WORK TO COMPLETE: Starting at the line that contains "<sup>6</sup> He came", transcribe each line exactly through the last line of the data. Include nothing else.

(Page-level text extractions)

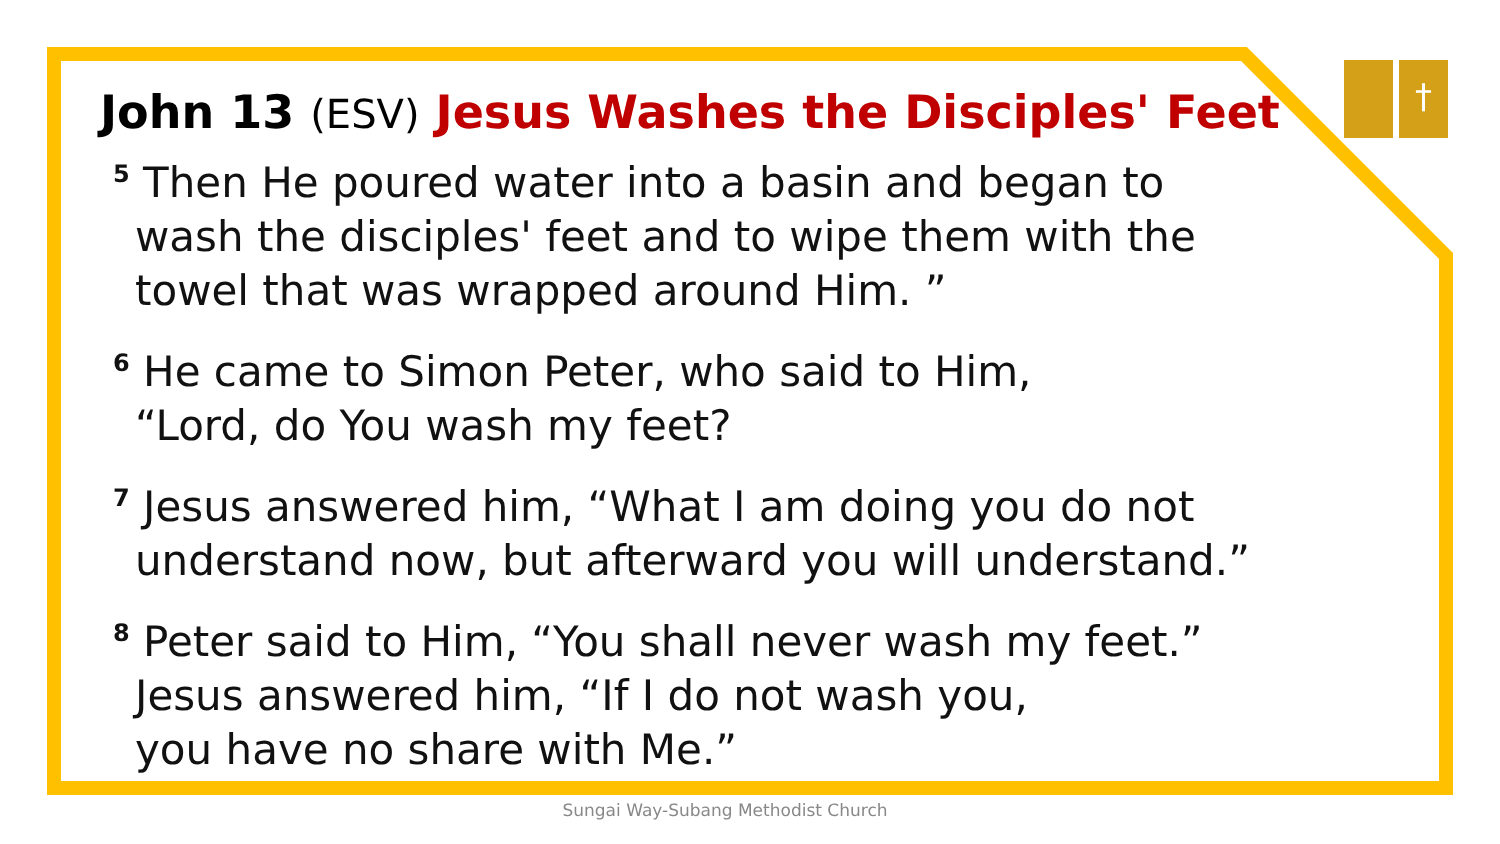†
John 13 (ESV) Jesus Washes the Disciples' Feet
<sup>5</sup> Then He poured water into a basin and began to wash the disciples' feet and to wipe them with the towel that was wrapped around Him. ”
<sup>6</sup> He came to Simon Peter, who said to Him,
“Lord, do You wash my feet?
<sup>7</sup> Jesus answered him, “What I am doing you do not understand now, but afterward you will understand.”
<sup>8</sup> Peter said to Him, “You shall never wash my feet.” Jesus answered him, “If I do not wash you,
you have no share with Me.”
Sungai Way-Subang Methodist Church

RESPONSE BELOW:
<sup>6</sup> He came to Simon Peter, who said to Him,
“Lord, do You wash my feet?
<sup>7</sup> Jesus answered him, “What I am doing you do not understand now, but afterward you will understand.”
<sup>8</sup> Peter said to Him, “You shall never wash my feet.” Jesus answered him, “If I do not wash you,
you have no share with Me.”
Sungai Way-Subang Methodist Church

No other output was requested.